As saving as a "cardiac massage for a person in cardio-respiratory arrest".

Through role-playing games, drawings or videos, these young people in training "First aid in mental health" will become "links in the chain" of prevention of mental disorders in students.

Aimed at "students who have missions with their peers" (in charge of tutorials, tutors ...), this training finds "all its meaning" with the health crisis, which leaves many young people "isolated, precarious, vulnerable" , said the nurse.

In the theses room of the Faculty of Law, all testify to the difficulties of their peers.

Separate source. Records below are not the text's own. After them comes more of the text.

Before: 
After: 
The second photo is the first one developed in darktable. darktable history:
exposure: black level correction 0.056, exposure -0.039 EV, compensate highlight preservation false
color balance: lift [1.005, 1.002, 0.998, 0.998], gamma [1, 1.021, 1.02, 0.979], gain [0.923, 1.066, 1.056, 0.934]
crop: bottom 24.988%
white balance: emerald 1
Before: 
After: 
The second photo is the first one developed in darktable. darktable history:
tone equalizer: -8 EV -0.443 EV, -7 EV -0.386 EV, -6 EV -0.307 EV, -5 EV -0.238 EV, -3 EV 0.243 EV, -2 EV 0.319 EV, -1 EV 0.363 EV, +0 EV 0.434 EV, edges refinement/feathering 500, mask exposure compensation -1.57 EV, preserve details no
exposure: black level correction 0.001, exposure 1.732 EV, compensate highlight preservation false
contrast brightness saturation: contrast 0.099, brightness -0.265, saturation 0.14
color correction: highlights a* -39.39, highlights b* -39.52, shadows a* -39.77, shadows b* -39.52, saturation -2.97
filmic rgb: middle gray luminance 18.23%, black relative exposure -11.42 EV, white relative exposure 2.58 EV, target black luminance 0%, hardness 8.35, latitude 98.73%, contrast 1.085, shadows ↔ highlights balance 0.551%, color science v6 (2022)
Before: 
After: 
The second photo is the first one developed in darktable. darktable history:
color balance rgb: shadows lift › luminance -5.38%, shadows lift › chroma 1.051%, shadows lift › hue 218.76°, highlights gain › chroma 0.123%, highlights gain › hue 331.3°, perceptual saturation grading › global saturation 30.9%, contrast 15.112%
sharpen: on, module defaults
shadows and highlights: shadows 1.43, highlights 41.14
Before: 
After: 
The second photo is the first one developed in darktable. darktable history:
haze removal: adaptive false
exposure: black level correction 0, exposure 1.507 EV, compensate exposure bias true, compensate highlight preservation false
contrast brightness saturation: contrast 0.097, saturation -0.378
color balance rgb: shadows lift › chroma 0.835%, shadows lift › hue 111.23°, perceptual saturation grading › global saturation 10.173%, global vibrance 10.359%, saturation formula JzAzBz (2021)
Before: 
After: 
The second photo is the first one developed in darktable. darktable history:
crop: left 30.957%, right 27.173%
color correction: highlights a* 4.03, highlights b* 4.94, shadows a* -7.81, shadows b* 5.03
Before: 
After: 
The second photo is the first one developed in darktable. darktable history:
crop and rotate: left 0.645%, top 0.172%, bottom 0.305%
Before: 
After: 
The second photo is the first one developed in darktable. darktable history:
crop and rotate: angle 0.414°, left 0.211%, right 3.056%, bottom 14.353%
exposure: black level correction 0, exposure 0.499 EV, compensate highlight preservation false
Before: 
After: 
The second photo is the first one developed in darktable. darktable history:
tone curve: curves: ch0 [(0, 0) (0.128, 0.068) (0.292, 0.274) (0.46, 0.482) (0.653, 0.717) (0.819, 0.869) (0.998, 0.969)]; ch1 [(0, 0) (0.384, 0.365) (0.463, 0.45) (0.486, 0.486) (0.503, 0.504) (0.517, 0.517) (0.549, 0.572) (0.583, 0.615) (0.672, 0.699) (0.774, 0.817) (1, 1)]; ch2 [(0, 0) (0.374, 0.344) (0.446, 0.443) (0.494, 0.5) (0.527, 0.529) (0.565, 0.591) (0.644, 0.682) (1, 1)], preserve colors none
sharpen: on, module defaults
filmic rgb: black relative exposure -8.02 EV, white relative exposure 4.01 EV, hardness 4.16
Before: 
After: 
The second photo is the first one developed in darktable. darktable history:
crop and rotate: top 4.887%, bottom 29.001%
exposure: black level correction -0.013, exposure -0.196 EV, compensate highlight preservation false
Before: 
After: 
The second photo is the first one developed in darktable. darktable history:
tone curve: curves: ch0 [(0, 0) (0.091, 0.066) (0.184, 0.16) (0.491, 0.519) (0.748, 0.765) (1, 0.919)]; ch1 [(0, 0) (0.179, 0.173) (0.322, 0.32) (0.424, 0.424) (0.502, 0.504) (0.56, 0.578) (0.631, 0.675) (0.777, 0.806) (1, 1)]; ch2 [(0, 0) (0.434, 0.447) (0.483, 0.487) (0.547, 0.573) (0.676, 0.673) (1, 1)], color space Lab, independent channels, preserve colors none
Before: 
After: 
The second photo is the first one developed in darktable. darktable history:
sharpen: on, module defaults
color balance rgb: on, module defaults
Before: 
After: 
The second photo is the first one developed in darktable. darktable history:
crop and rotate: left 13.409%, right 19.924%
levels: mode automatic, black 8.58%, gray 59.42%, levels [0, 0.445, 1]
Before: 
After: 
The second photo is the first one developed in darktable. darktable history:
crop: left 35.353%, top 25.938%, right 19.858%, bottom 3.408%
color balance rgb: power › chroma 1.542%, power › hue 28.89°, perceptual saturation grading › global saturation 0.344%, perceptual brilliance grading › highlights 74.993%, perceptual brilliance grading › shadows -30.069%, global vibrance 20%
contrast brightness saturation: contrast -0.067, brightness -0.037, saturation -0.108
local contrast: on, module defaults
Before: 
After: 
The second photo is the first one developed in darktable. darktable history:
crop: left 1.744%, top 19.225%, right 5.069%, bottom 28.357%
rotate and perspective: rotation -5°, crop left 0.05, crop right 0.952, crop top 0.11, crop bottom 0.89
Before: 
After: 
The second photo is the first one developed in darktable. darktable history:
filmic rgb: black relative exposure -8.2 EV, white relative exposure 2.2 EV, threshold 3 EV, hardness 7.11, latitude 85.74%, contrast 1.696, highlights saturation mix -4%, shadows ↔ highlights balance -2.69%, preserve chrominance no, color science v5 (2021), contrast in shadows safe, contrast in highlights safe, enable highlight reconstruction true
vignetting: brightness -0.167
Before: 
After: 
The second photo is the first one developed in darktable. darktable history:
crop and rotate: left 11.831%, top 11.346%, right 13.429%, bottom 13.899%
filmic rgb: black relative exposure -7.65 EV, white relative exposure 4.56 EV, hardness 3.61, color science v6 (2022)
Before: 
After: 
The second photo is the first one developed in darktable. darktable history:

Raphaël, 22, a pharmacy tutor, explains that during an exam, "a student did not answer the question but expressed a real SOS, writing that he was ready to take action. With the others guardians, we were very touched, we were not equipped for that. In the future, we want to be able to react ".

Anxiety, depression or problems related to drugs and alcohol ... Florence Touchard and a psychologist colleague explain that in France one in four people has experienced a mental disorder and that one person commits suicide every hour.

They teach students to "not judge", to "create a kind of alliance" with their interlocutor, to distinguish the signs from the symptoms and to ask the right questions to, at the very least, "make something germinate".

- "Neither cops, nor professionals" -

In the case of a suicidal crisis, asking THE question directly "will lower the level of tension", they tell students who are almost astonished.

"Say: + Are you telling me that you want to die? + Rather than: + Do you think about hurting yourself?, Too vague".

"I would have been afraid to trigger something by using those words," rebounds Kieran, 28, a doctoral student in law and in charge of TD.

"I remember fumbling around answering e-mails from students, I avoided asking directly what he was trying to tell me ..."

"The student will never tell you: I am mentally ill, I am anxious ... He will say: I do not understand what is happening to me, I can not think", explains to AFP Esther Odjo , who has already benefited from the training.

"It opened my eyes" to mental disorders, says this doctoral student in law, in charge of "digital and social support".

"Before, I told myself that the students were doing a little too much. But I understood that it was not whims."

"Now, I have learned to approach, to dialogue. With gestures, words. Not to be aggressive, not to be afraid, not to judge. + I know that you are suffering, I understand. + To make it comfortable. student, offer a glass of water, talk about everyday life first, gradually come to the big topic. "

"We want to reassure them, we are neither cops nor professionals," blows the young thirty-something, who puts this knowledge into practice "three or four times a week, sometimes more", at the university and even outside.

In Bordeaux, there should be 300 "rescuers" like Esther by July.

But for Sarra Leklou, in training, all staff working alongside students should be made aware of mental disorders.

"We would help a lot of people like that", estimates this doctoral student in law and in charge of TD of 26 years who found herself "helpless" in front of "very heavy e-mails" from her students, some of whom have "abandoned everything ".